Hoje, o cenário é radicalmente diferente.
Em 2024, o escritório chinês recebeu aproximadamente 1,8 milhão de pedidos de patentes de invenção, mais de três vezes o volume registrado pelo escritório norte-americano. No mesmo ano, a China possuía cerca de 5,7 milhões de patentes em vigor, o maior estoque do mundo.
Mas o dado mais interessante não é simplesmente a quantidade.
É a transformação do sistema de propriedade intelectual em instrumento de política tecnológica e econômica.
Durante as primeiras décadas de abertura econômica, a China buscava incorporar tecnologias estrangeiras e fortalecer sua indústria. Com o passar do tempo, passou a investir maciçamente em pesquisa, desenvolvimento e formação de pesquisadores, enquanto suas empresas começaram a gerar e proteger tecnologias próprias.
O resultado aparece hoje em setores estratégicos como telecomunicações, veículos elétricos, baterias, energia renovável, inteligência artificial e tecnologias digitais.

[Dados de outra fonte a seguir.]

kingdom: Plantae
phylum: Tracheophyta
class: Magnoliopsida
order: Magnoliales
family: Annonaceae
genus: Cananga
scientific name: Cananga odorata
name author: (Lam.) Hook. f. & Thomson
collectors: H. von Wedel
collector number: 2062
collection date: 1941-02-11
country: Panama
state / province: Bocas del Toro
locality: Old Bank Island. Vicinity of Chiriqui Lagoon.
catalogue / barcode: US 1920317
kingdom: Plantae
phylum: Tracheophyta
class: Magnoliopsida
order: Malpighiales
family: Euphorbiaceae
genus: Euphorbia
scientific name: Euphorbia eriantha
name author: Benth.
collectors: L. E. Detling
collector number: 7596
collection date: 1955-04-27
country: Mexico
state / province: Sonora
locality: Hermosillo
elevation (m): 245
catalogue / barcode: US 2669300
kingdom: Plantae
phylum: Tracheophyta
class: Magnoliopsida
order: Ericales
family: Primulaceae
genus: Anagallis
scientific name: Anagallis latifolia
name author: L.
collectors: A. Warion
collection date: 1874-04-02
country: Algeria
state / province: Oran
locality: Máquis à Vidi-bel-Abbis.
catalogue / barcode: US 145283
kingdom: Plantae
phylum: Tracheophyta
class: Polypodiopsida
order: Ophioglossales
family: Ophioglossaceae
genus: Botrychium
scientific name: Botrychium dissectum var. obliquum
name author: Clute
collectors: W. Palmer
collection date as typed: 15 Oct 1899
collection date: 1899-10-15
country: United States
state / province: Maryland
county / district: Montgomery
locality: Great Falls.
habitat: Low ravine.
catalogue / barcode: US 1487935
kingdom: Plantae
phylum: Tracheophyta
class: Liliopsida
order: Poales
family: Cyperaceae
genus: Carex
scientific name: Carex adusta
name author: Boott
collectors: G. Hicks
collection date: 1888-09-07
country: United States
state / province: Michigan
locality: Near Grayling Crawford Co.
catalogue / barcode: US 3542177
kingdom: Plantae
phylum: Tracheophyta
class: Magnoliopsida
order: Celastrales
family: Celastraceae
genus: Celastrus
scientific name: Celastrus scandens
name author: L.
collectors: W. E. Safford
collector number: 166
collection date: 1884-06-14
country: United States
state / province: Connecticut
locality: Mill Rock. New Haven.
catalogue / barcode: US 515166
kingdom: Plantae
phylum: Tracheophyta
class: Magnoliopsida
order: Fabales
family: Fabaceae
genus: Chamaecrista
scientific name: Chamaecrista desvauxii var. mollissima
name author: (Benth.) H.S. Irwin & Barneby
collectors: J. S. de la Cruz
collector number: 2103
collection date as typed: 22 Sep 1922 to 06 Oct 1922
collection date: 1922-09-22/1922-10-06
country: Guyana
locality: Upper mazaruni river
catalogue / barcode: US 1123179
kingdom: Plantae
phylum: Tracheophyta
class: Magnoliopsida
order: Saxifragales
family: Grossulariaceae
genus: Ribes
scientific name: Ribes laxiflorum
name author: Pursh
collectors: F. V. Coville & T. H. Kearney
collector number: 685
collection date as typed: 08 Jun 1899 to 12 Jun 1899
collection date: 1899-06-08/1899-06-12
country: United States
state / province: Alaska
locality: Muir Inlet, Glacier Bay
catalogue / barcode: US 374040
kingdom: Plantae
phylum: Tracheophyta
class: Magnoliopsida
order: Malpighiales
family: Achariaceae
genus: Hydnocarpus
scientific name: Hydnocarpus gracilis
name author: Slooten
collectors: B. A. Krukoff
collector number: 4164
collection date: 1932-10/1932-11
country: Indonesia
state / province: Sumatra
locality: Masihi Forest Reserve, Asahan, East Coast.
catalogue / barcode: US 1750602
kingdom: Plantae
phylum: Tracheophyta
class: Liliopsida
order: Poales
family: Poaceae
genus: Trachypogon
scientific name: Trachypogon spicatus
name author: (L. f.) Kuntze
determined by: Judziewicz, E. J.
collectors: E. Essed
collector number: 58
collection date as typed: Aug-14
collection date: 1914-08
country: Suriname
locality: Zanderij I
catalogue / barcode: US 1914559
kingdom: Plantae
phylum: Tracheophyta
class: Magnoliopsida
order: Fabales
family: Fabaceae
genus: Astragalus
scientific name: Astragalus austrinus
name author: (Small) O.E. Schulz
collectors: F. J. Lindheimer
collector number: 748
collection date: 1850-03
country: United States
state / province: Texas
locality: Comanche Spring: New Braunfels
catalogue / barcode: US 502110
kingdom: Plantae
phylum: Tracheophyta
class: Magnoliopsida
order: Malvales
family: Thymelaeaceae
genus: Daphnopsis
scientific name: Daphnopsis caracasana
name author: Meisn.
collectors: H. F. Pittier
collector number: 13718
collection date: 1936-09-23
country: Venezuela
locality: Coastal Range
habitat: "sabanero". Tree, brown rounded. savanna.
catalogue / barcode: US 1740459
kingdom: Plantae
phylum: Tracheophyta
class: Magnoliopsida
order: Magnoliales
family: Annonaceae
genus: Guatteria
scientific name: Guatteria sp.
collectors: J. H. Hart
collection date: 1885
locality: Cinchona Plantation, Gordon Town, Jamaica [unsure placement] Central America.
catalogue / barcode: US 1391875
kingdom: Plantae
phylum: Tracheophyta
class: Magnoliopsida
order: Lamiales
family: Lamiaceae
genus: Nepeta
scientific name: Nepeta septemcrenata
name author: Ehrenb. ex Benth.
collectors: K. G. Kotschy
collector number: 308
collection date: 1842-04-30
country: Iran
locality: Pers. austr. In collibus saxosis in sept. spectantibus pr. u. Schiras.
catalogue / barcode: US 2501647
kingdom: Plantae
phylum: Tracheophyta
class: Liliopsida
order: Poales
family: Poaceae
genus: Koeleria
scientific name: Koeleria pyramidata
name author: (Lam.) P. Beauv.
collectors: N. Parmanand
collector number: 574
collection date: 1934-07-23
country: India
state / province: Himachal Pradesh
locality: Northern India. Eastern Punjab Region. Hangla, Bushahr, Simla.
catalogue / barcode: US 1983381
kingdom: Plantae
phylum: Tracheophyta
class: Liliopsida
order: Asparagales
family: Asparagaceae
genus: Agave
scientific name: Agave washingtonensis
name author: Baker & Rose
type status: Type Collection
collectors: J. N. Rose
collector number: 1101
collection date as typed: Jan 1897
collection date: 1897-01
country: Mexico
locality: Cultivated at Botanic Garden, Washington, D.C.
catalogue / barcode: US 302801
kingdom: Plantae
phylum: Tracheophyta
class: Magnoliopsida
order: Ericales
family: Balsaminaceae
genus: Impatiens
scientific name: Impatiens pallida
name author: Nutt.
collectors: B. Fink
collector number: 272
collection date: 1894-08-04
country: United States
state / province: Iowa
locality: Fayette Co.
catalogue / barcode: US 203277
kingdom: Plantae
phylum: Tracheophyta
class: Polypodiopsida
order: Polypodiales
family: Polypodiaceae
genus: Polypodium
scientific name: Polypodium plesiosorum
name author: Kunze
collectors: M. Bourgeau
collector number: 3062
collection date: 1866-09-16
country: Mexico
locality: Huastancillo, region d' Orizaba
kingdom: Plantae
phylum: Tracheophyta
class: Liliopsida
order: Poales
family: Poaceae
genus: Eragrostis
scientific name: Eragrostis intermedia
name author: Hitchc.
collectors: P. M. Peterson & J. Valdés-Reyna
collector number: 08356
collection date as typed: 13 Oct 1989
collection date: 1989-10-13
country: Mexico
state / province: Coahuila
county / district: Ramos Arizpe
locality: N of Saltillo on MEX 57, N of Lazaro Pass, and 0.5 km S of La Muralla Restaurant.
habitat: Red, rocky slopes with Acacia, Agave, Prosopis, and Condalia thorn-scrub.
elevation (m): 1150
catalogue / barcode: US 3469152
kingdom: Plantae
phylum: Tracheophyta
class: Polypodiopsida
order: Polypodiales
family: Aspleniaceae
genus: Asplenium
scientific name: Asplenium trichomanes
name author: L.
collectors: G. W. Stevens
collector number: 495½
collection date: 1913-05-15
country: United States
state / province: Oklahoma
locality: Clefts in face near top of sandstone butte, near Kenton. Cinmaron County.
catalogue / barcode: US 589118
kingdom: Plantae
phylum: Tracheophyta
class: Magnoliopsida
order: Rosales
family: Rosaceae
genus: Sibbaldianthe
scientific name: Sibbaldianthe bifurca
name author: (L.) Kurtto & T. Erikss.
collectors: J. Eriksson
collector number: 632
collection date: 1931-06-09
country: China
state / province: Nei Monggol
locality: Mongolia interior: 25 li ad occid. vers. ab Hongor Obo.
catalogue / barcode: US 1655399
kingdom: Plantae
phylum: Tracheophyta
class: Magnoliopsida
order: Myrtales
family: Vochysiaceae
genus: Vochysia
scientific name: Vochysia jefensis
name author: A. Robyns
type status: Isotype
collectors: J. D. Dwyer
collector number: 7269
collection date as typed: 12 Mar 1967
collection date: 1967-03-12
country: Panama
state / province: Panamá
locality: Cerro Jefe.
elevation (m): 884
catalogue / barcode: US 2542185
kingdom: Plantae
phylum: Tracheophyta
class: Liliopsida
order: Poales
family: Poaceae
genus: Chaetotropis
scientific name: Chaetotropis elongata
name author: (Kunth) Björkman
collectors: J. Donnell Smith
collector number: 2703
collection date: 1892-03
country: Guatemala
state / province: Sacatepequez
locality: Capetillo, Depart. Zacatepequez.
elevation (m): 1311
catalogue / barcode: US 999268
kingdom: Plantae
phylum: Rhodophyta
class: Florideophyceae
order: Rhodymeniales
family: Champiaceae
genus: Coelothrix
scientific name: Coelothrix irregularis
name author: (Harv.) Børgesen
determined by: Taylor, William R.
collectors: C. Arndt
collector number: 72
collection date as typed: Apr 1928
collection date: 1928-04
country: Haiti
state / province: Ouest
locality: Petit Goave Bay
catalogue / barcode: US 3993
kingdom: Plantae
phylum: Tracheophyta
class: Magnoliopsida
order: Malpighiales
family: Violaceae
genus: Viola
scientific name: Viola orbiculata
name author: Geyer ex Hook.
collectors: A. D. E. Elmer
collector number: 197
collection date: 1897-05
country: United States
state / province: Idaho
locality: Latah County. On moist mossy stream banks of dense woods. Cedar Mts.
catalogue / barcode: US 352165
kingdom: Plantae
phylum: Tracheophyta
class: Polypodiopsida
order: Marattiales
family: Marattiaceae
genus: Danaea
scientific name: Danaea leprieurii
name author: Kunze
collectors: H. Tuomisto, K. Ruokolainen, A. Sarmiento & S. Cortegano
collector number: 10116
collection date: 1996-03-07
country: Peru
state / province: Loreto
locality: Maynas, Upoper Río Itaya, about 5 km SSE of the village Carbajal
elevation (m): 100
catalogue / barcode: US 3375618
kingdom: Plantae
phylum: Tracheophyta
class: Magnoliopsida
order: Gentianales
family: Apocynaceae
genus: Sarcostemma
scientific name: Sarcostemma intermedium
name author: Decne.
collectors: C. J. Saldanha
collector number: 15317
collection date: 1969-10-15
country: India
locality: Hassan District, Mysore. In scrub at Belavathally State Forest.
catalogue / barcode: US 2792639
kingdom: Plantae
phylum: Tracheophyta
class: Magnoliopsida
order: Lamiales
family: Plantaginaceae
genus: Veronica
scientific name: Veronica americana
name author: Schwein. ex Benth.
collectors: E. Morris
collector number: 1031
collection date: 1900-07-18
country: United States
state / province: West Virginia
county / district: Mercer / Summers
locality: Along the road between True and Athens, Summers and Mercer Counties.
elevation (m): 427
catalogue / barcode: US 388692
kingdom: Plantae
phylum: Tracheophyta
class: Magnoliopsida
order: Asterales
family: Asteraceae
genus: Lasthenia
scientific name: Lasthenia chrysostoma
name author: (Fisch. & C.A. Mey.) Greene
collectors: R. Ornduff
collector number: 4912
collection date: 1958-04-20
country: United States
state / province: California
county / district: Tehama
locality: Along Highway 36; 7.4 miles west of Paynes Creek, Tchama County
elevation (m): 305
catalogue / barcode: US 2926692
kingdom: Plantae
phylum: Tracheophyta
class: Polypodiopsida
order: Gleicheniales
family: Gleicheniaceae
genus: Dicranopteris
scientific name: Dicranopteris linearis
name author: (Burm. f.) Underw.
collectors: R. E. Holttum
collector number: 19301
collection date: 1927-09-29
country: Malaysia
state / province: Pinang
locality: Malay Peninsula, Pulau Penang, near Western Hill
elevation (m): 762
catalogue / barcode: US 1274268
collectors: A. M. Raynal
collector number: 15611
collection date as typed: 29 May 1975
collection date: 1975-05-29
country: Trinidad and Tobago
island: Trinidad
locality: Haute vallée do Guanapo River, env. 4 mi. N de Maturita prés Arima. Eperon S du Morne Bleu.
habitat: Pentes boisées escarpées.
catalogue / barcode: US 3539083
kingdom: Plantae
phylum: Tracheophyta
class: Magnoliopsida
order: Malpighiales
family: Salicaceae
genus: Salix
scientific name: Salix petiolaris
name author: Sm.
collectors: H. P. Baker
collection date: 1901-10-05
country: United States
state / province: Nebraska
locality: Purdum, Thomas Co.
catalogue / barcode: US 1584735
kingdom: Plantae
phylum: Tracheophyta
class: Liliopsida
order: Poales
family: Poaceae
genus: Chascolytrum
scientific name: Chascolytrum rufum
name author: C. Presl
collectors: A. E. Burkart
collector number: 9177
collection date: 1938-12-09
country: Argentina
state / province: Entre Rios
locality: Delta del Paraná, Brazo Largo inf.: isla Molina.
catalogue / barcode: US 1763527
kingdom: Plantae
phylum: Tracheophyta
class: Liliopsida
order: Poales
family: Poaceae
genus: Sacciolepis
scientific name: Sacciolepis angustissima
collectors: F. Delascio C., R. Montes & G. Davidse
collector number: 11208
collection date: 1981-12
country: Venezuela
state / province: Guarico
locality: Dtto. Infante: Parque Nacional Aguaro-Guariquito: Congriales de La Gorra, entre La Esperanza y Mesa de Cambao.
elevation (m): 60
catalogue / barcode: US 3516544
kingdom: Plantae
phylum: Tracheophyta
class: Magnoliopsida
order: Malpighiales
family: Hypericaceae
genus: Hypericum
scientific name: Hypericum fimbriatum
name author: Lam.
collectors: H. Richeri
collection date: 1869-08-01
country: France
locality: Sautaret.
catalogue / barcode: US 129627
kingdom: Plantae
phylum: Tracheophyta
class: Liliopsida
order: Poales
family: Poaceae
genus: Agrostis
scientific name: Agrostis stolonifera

E há outro dado significativo: em 2024, requerentes chineses apresentaram 70.160 pedidos internacionais pelo sistema PCT, colocando o país na liderança mundial nesse indicador.
Mas é preciso cautela na interpretação dos números.
Quantidade de patentes não significa, automaticamente, maior inovação. Sistemas nacionais possuem diferentes incentivos e critérios de proteção e, durante muito tempo, a China apresentou um volume excepcional de pedidos de modelos de utilidade.
Por isso, o movimento recente é especialmente relevante: o país vem tentando deslocar o foco da quantidade para a qualidade, estimulando as chamadas patentes de alto valor e combatendo registros considerados de baixa qualidade ou anormais.
A grande lição para empresas e governos é que propriedade intelectual não deve ser vista apenas como mecanismo de proteção.
Quando integrada a políticas de pesquisa e desenvolvimento, financiamento, formação científica, industrialização e internacionalização, a propriedade intelectual pode funcionar como uma verdadeira infraestrutura para a inovação.
A trajetória chinesa mostra isso de forma contundente: em 40 anos, um país que praticamente não possuía um sistema moderno de patentes construiu um dos maiores ecossistemas de propriedade intelectual do mundo.
Mais do que proteger invenções, a China transformou a propriedade intelectual em instrumento de desenvolvimento tecnológico e competitividade econômica.
Para o Brasil, fica uma reflexão importante: mais do que aumentar o número de pedidos de patentes, é preciso criar condições para que a inovação brasileira seja efetivamente desenvolvida, protegida, valorizada e transformada em ativos capazes de gerar competitividade.